If you have overriden roles in your runtime options then you'll also need to add an entry for the new permission in there. This will look similar to:

api.players.grant_reward: [ game-admin, customer-support-senior, customer-support-agent ]

Now that you have a new permission, you can require it in the API controller. Using the RequirePermission attribute you can specify the required permission for an API endpoint:

AdminApi.cs

[RequirePermission(GamePermissions.GrantReward)]
public async Task GrantReward(string playerIdStr) { }

User Roles

Roles are simply a list of Permissions. When a Role is assigned to a user, that user automatically gains all of the Permissions of that Role. If the Role is removed from the user, so are the Permissions.

Metaplay ships with a few pre-defined Roles for each of your deployments:

• Game Admin - Full access to the dashboard.
• Game Viewer - View access to everything in the Dashboard.
• Customer Support Senior - Has access to manage individual players, but cannot make changes to the game server.
• Customer Support Agent - Similar to Customer Support Senior, but is unable to make drastic changes to players and access some additional types of player data.

If you want to define a different set of roles, you can do this in your game server’s runtime options. It most likely makes sense to configure this inside the base options file: Options.base.yaml. Inside the AdminApi section you can define your roles with:

## AdminApi:

AdminApi:
  Roles:
    # Choose which built-in roles are enabled for the game.
    # You'll always need to enable at least game-admin here.
    - game-admin
    # Specify a game-specific example role
    - my-custom-role
  Permissions:
    # Define all other permissions..
    api.players.unlock_producer: [ game-admin, customer-support-senior, customer-support-agent, my-custom-role ]

Pro tip

A user can have multiple Roles assigned to them, and they will gain Permissions from all attached Roles. You could choose to define Roles on a more granular level than we have, eg: one Role to view players, one to edit players with non-destructive actions, and another for destructive player actions. You would then assign sets of Roles to users based on their required capabilities. We believe that it is best to manage users by having a few well-defined Roles, and then applying a single Role to each user. This is how we have configured the Roles to work by default.
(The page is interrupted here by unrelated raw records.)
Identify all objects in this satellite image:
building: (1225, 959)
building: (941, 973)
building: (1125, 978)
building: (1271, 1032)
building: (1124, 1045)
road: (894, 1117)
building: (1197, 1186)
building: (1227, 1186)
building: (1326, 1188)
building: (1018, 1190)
Development and Testing with Permissions

We won't talk about how to add new Permissions to your code in this page, as that's covered by Working with the LiveOps Dashboard HTTP API, but we will talk a little about a powerful feature that helps you to check that your Roles and Permissions are correctly configured: the Assume Roles feature.

Assuming Roles

If you disable Auth, every user gets given a default role. You can easily use this to test that your Roles and Permissions are correctly configured by running the game server locally with Auth disabled. You can then use the Assume Roles feature to pretend that your user has different Roles than the default value.
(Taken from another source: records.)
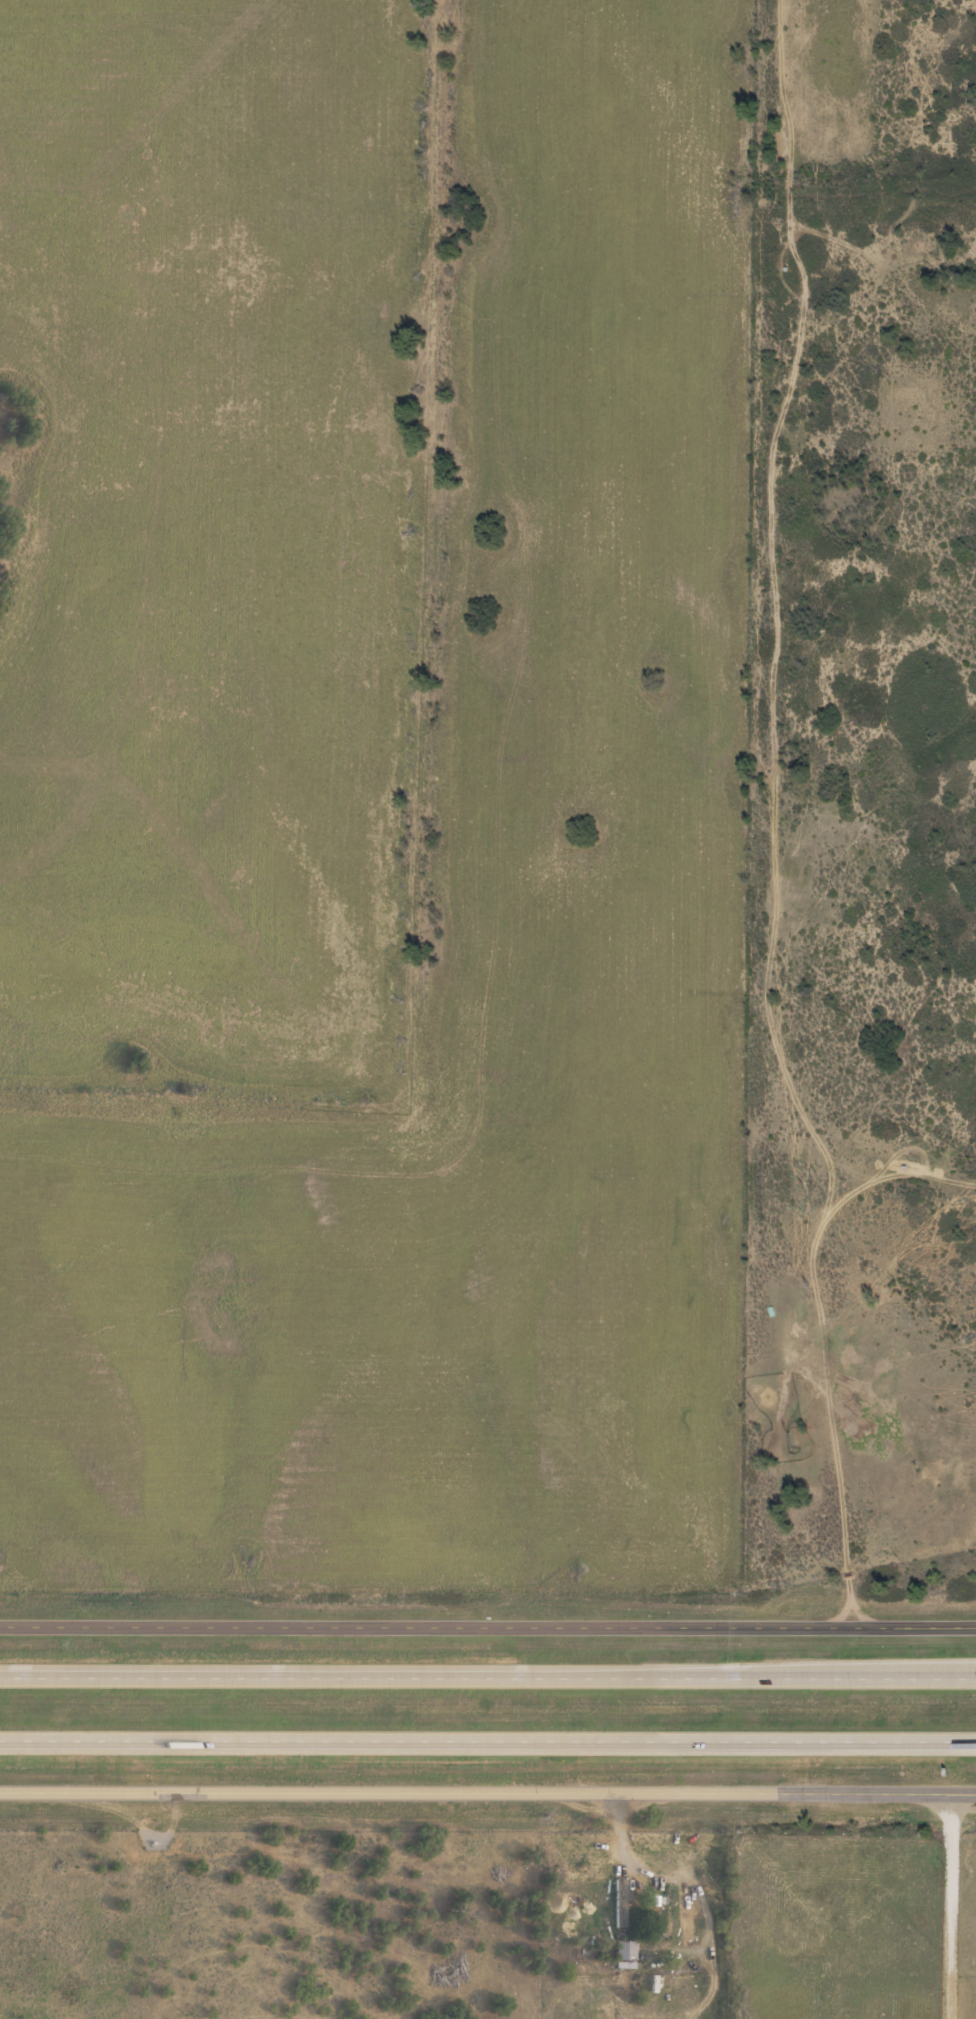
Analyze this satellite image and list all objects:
road: (488, 1624)
road: (488, 1674)
road: (488, 1738)
road: (487, 1791)
building: (618, 1901)
road: (953, 1905)
building: (658, 1913)
building: (621, 1949)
The Assume Roles feature can be found on the user profile page, which can be accessed by clicking on your username in the top right corner of any page on the LiveOps Dashboard.

To assume a different Role, tick the box next to its name in the Assume Roles box. If you tick multiple boxes then you gain the combined permissions of all selected roles. When this feature is active, it will be clearly indicated on the sidebar of every page in the LiveOps Dashboard.

Security first

The Assume Roles feature is great for development and testing, but it's also a potential security risk that could be abused. For this reason, the feature is only available when Auth is turned off. When Auth is turned on, the Assume Roles code is completely removed from the game server's authentication and authorization code paths and there is no way for users to change, spoof or assume different Roles.

Pro tip

The Assume Roles feature works by adding a special HTTP header field to each API request. The value of this header is remembered per browser tab, not globally. This means that you can test a Role in your browser without affecting anyone else - or you can use it to see how the LiveOps Dashboard would look to different users by assuming different Roles in multiple different tabs.